The mare all this while had been lying exhausted. She lifted her head now and let out a cry that was half squeal, half whinny. As if in answer, there was a gasp from her foal. Then a shallow cough, followed by a whimper.

When the farmer came rattling in with the wheelbarrow, he stopped in awe. "She does not go under!" he exclaimed. Then he laughed in relief. "The wheelbarrow—you don't need now?"

"Now I do!" Cheeks flushed in triumph, the doctor kept on pumping air into the filly's lungs and at the same time barking out directions: "Be quick! Fill a gunny sack with straw! Lay it flat on the wheelbarrow!"

The gasps were coming closer together. They were stronger. And stronger.

The doctor stopped pumping. He listened through his stethoscope and heaved a deep sigh. "Is greatest thing I ever see! The mare, she helped me just in time." Proudly, he lifted the newborn on top of the stuffed gunny sack. "We take her now into your kitchen and dry her by your fire."

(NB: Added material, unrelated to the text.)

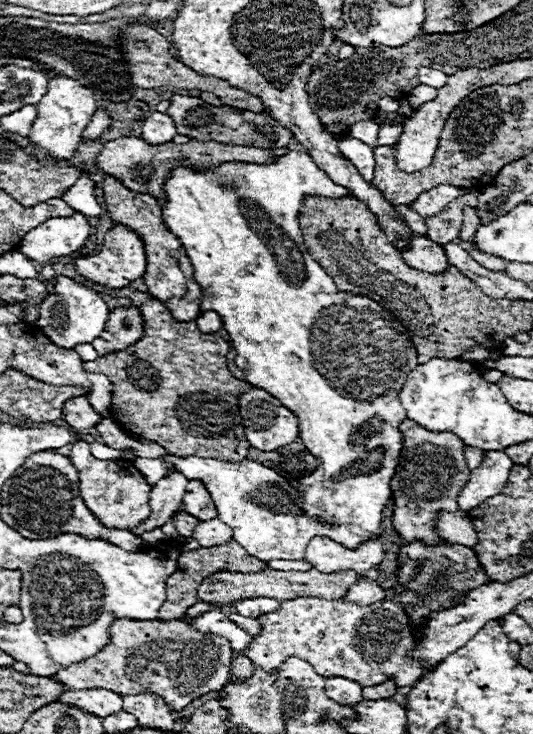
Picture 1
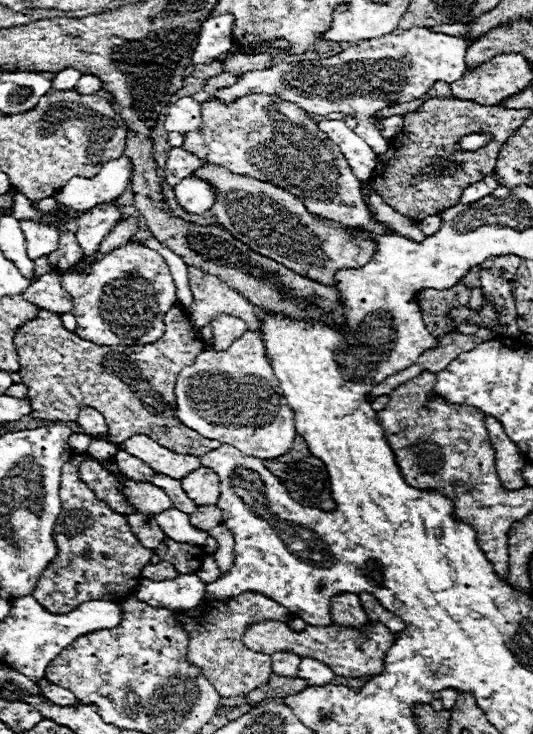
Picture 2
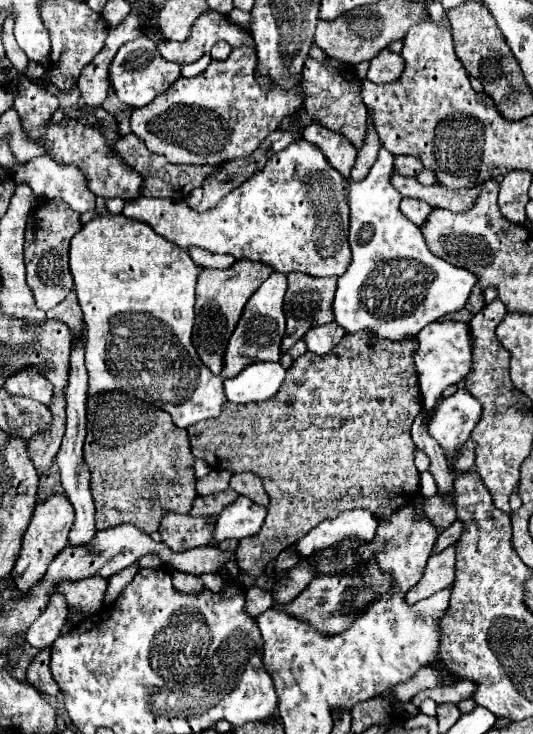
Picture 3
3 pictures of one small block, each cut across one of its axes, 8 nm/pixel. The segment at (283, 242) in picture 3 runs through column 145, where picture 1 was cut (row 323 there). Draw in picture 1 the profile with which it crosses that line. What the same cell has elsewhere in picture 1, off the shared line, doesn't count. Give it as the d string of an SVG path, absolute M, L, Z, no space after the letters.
M202 312L200 318L196 320L196 324L204 332L216 332L216 330L222 328L222 318L216 312Z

"But why?" the farmer asked, more puzzled than before. "Why, when already she breathes?"

"Please to remember this, my friend. For eleven months she is living in a very warm place. Today is windly, and it blows cool into the barn."

Nodding, the farmer trundled the little creature past the stalls of cows and bullocks and through the door that led into the kitchen.

"Maria!" he called to his wife as he lifted the foal from the wheelbarrow and placed her beside the fire. "See what it is we bring!"

The farmer's wife, a plump, pleasant woman with eyes as shiny as olives, came running from another room. Politely she greeted the doctor, set out a bottle of her best wine and a glass on the table for him. Then in an instant she was on her knees cooing, "Ah, poor little one, poor dear one!" Without thinking, she had taken off her homespun apron and was rubbing the filly as if its ribs were a washboard.